Reis steht in vielen Ländern Asiens täglich auf dem Speiseplan. Die thailändischen Köchinnen Virat und Vilai Kanjan zeigen exemplarisch, welch aussergewöhnliche Bedeutung das weisse Korn in dieser Weltregion hat.

Stärker könnte der Kontrast kaum sein. Aufgewachsen in einer einfachen Hütte inmitten von Reisfeldern in der thailändischen Provinz Sumat Prakan, nahe Bangkok, stehen die Zwillingsschwestern Virat und Vilai Kanjan (58) heute im Restaurant Spices Kitchen & Terrace im Bürgenstock Resort Lake Lucerne in Obbürgen NW am Herd.
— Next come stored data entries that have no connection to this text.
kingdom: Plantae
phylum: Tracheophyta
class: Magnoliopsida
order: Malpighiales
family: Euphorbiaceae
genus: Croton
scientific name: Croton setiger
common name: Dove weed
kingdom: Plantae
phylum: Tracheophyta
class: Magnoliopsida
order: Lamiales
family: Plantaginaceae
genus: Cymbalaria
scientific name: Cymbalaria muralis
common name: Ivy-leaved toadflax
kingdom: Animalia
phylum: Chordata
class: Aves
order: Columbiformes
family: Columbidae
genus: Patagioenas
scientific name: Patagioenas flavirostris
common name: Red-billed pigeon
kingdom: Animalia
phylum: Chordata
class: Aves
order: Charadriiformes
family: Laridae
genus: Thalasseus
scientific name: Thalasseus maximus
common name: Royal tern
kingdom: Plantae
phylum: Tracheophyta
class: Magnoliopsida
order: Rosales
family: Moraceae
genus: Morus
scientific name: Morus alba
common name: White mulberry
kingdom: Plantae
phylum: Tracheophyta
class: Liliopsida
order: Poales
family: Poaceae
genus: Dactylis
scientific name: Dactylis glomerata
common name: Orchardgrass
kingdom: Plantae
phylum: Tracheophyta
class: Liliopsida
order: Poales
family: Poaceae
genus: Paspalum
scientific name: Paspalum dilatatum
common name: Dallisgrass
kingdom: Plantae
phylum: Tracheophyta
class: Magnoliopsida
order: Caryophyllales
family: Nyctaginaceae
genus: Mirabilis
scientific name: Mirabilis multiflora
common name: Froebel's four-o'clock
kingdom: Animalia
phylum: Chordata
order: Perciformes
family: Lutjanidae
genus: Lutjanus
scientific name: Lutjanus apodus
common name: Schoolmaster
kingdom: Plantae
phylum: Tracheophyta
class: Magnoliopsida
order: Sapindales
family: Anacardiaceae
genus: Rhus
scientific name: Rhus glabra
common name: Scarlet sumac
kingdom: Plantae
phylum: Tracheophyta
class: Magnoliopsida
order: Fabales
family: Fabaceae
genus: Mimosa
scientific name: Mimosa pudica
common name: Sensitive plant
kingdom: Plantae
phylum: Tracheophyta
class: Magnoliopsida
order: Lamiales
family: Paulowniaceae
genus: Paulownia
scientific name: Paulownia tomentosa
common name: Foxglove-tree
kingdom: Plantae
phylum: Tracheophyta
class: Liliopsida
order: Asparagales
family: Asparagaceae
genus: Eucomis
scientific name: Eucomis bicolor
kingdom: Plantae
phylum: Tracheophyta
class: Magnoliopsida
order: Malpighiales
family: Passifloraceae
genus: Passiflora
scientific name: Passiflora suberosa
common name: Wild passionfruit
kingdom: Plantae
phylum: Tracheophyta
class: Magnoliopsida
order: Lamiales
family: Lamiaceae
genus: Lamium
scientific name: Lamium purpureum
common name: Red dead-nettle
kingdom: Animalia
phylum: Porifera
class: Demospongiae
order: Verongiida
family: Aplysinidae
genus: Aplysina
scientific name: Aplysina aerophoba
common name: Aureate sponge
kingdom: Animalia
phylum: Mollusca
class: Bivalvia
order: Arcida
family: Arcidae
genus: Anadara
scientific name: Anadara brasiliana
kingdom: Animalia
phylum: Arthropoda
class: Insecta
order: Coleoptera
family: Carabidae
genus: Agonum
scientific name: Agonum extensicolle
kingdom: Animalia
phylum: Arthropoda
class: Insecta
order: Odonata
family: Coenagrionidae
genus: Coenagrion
Es gibt allerdings ein verbindendes Element zwischen Vergangenheit und Gegenwart der Köchinnen: Reis. «Es vergeht kein Tag, an dem meine Schwester und ich keinen Reis essen. Er hat für uns eine spezielle Bedeutung», sagt Virat Kanjan. Das war damals so, als ihre Eltern noch für sie kochten, und das ist heute noch so, wenn sie für den privaten Gebrauch oder im Restaurant Reis zubereiten. Virat erinnert sich: «Meine Eltern haben den Reis über dem Feuer gekocht. In einem Lehmtopf. Das ist eine sehr schonende Art der Zubereitung, so ist der Reis voller Geschmack.» Heute brauche man überall einen Reiskocher. «Auch ich koche den Reis damit», sagt sie und lacht. Aber der Geschmack sei anders als das, was sie von früher gewohnt sei. Verloren gegangen in der Moderne, könnte man sagen. Genauso wie die Reisfelder, die die Familie einst bewirtschaftete. Heute starten und landen dort im Minutentakt Flugzeuge auf dem internationalen Flughafen Bangkoks. «Die Regierung hat das Land aufgekauft, um den Flughafen zu bauen», sagt Virat Kanjan. Alles, was die Familie brauchte, gab es damals hinter dem Haus. «Galgant, Chili, Gemüse, Zitronengras, alles wuchs rund um unsere Hütte», sagt die Köchin. Für die Eier hielt sich die Familie Hühner, zudem assen sie oft Fisch. «Die Fische lebten in unseren Reisfeldern», so Virat Kanjan.

DIE HALBE WELT ISST REIS
Der Speiseplan der Familie Kanjan steht dabei stellvertretend für unzählige andere Menschen in der Region und weit darüber hinaus. Denn Reis ist als Kohlehydrat- Lieferant das Grundnahrungsmittel für mehr als die Hälfte der Weltbevölkerung. Ursprünglich zur Familie der Gräser gehörend, hat die anpassungsfähige Reispflanze einen beispiellosen weltweiten Siegeszug angetreten. In über 100 Ländern und auf allen Kontinenten ausser der Antarktis wird Reis angebaut, man findet ihn in vielerlei Variationen im Detail- und Grosshandel. Archäologinnen und Archäologen haben Hinweise dafür gefunden, dass im mittleren Jangtse- Tal im heutigen China bereits vor 10 000 Jahren Reis angebaut wurde. Heute ist China neben Indien der grösste Reisproduzent der Welt. Besonders in Asien ist die Bedeutung des kleinen Korns aussergewöhnlich, in Kultur, Kulinarik und Religion. In vielen asiatischen Sprachen sind die Wörter für «Reis» und «essen» identisch.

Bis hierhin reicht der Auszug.